With Christmas around the corner, consumers are looking for ways to spend their money on gifts rather than on high bank fees, increasing interest rates on credit cards d ATM surcharges and other hidden fees. The Credit Card Act of 2009 has many consumers wondering if banks are purposely raising fees in advance of the new regulations coming in the new few months.

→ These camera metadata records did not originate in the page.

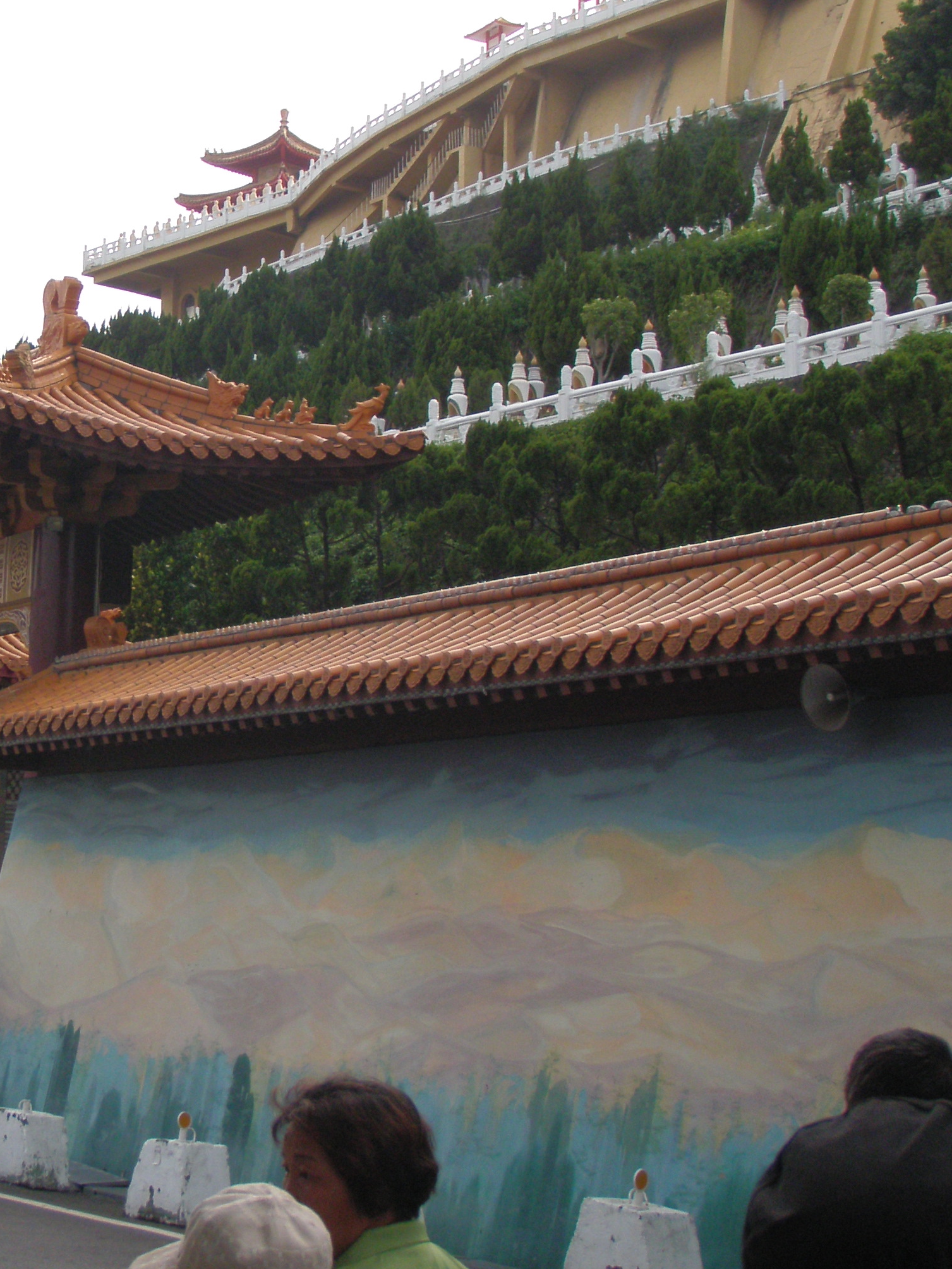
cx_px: 180
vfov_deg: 28.1
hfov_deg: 21.0
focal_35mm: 69
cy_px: 538
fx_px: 2530
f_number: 3.5
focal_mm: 6.7
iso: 80
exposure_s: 1/640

Bankrate.com reports that the average rate offered consumers with a 700 credit score is 11.51% variable rate; up from 10.66% in March. One trend that consumers are exploring is prepaid credit cards. Although these cards have their share of fees as well, the spending control and flexibility have made prepaid cards a growing trend in this credit environment.
How They Work
Prepaid credit cards can be loaded by a consumer with a pre-determined amount of money. The cards have the consumer name, an account number and the familiar logo of Master Card, Visa, Discover or American Express stamped on the front. There can be substantial fees and charges associated with opening prepaid accounts – anywhere from $5 to several hunderd dollars as well as additional charges each time the card is re-loaded. Some card companies charge ATM fees. It is important for consumers to read the fine print on any credit card they get. Some of the benefits of these types of cards include no interest charges, no credit checks, no bank account required, and no monthly payment. Consumers are attracted to the concept because it helps keep spending in check; once the card is empty it can’t be used again until the consumer puts more money on it. Though cards are accepted at any location that accepts traditional credit cards, it might not be accepted for online purchases or bill pay. Other benefits of a prepaid card include no minimum balance, a 100% approval rating, and can be a good substitute for traveler’s checks. While most prepaid cards do not help consumers build credit history, many cards do have an optional “credit builder” feature that can help consumers saddled with debt or bankruptcy to rebuild their credit histories. Large banks such as Citibank, Bank of America, and Chase as well as smaller companies like Greendot, Account Now and Net Spend issue these types of cards.
The prepaid concept as an industry is over 12 years old and is gaining new customers every year. In 2008 consumers loaded over 8 billion dollars on prepaid cards more than double that was loaded in 2007. 2009 looks to have even more growth. With that growth has come increased concern from consumer advocacy groups. They worry that college students, minorities and immigrants will end up paying more fees in the long run than if they used a traditional card. Categorized as “unbanked” or “underbanked”, these consumers make up the largest segment of the prepaid credit card industry at 80 million people.
Since the prepaid card industry is relatively new, it has not been subject to most federal regulations. The Credit Card Act of 2009, passed by Congress and signed into law by President Obama in May has provisions regulating traditional credit cards, including consumer protections from rising interest and fees, disclosures of exact account terms, and lengthening the expiration date of gift cards. The bill makes it more difficult for young adults to build credit history by restricting those under the age of 21 from applying for a credit card unless their parents co-sign or they can show proof of income. Prepaid cards allow young consumers the opportunity to build some credit history and learn the responsible use of credit. Another provision of the act is that Congress can direct federal agencies to review and study any other aspect of the credit card industry to determine if other regulatory measures are warranted. Soon prepaid cards may be under the watchful eye of the Federal Government. Until then, they offer many consumers alternatives to traditional credit cards.